I am quite sure that all of the things I pointed out are easily justified by Mr. Considine but this is just how I see the portfolio.

1 comments:

Jack Miller said...

I think the idea behind 100 plus percent is to use a little leverage to boost beta while holding a few low betas that can be sacrificial pawns if necessary. It is sometimes psychologically easier for folks to swap out of a small loss to add beta than to buy on leverage when the account is down. Ergo, buy the leverage first; an honest way to cheat a little. 

As you know, I am, right or wrong, dramatically under-weight energy. I believe energy earnings will be strong but not strong enough to boost the stocks a lot.

In regard to emerging markets, my word of caution is that emerging markets tend to do very well in the years after a tough recession while developed markets tend to do better in the latter years of economic cycles. I don't have the r square handy, but a great example is the very low correlation between Japan and emerging markets.
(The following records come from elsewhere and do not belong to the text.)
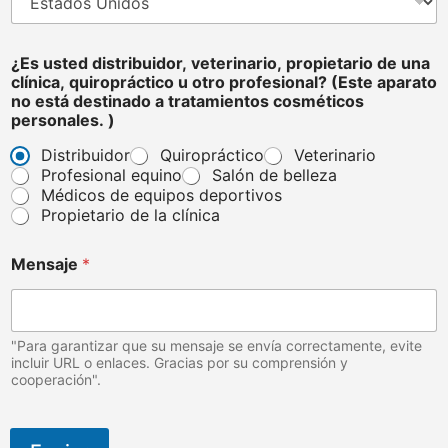
d
¿Es usted distribuidor, veterinario, propietario de una
i
clínica, quiropráctico u otro profesional? (Este aparato
s
no está destinado a tratamientos cosméticos
t
personales. )
r
i
Distribuidor
Quiropráctico
Veterinario
b
Profesional equino
Salón de belleza
u
Médicos de equipos deportivos
i
Propietario de la clínica
d
o
r
Mensaje
*
,
c
o
s
"Para garantizar que su mensaje se envía correctamente, evite
m
incluir URL o enlaces. Gracias por su comprensión y
é
cooperación".
t
i
c
o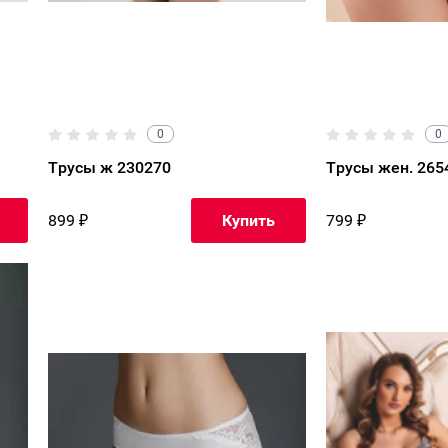
0
0
Трусы ж 230270
Трусы жен. 265
899
₽
799
₽
Купить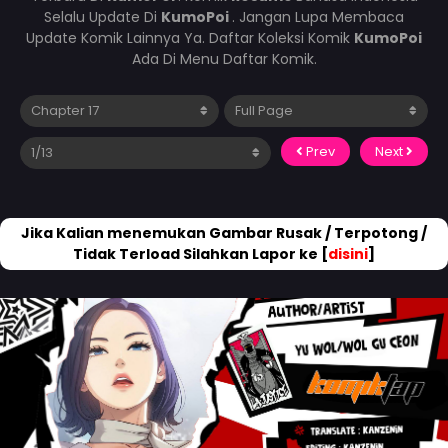
Selalu Update Di
KumoPoi
. Jangan Lupa Membaca
Update Komik Lainnya Ya. Daftar Koleksi Komik
KumoPoi
Ada Di Menu Daftar Komik.
Prev
Next
Jika Kalian menemukan Gambar Rusak / Terpotong /
Tidak Terload Silahkan Lapor ke [
disini
]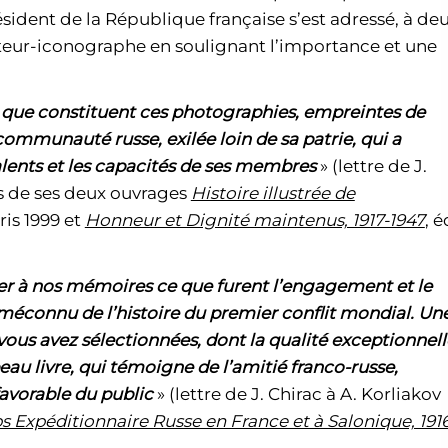
résident de la République française s’est adressé, à de
auteur-iconographe en soulignant l’importance et une
s que constituent ces photographies, empreintes de
 communauté russe, exilée loin de sa patrie, qui a
talents et les capacités de ses membres
» (lettre de J.
os de ses deux ouvrages
Histoire illustrée de
is 1999 et
Honneur et Dignité maintenus, 1917-1947
, é
er à nos mémoires ce que furent l’engagement et le
e méconnu de l’histoire du premier conflit mondial. Un
us avez sélectionnées, dont la qualité exceptionnell
eau livre, qui témoigne de l’amitié franco-russe,
favorable du public
» (lettre de J. Chirac à A. Korliakov
s Expéditionnaire Russe en France et à Salonique, 191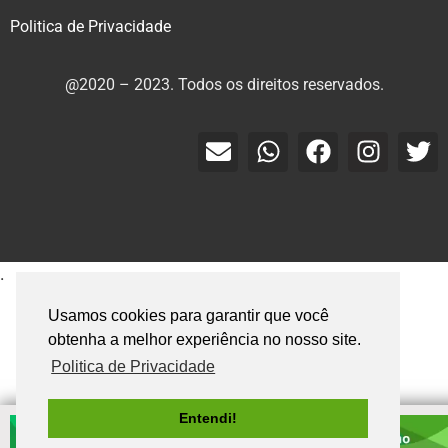
Politica de Privacidade
@2020 – 2023. Todos os direitos reservados.
.
Usamos cookies para garantir que você
obtenha a melhor experiência no nosso site.
Politica de Privacidade
Entendi!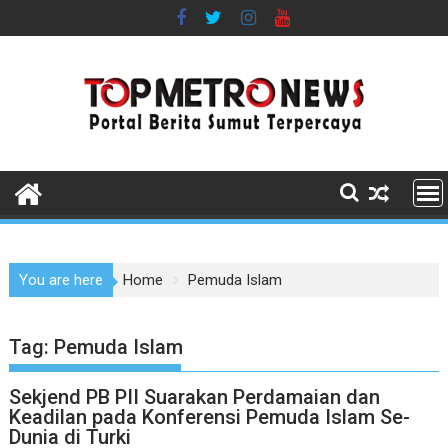
Skip
to
content
You are here
Home
Pemuda Islam
Tag:
Pemuda Islam
Sekjend PB PII Suarakan Perdamaian dan
Keadilan pada Konferensi Pemuda Islam Se-
Dunia di Turki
If you are aware of the long-term, huge base in Japan and the huge break-out, you might appreciate the idea of over-weighting developed international and under-weighting emerging markets.

Another r square to consider is the strong relationship between real estate and emerging markets and the weak relationship between Japan and real estate. My take is that Japan will beat real estate and emerging markets in 2006.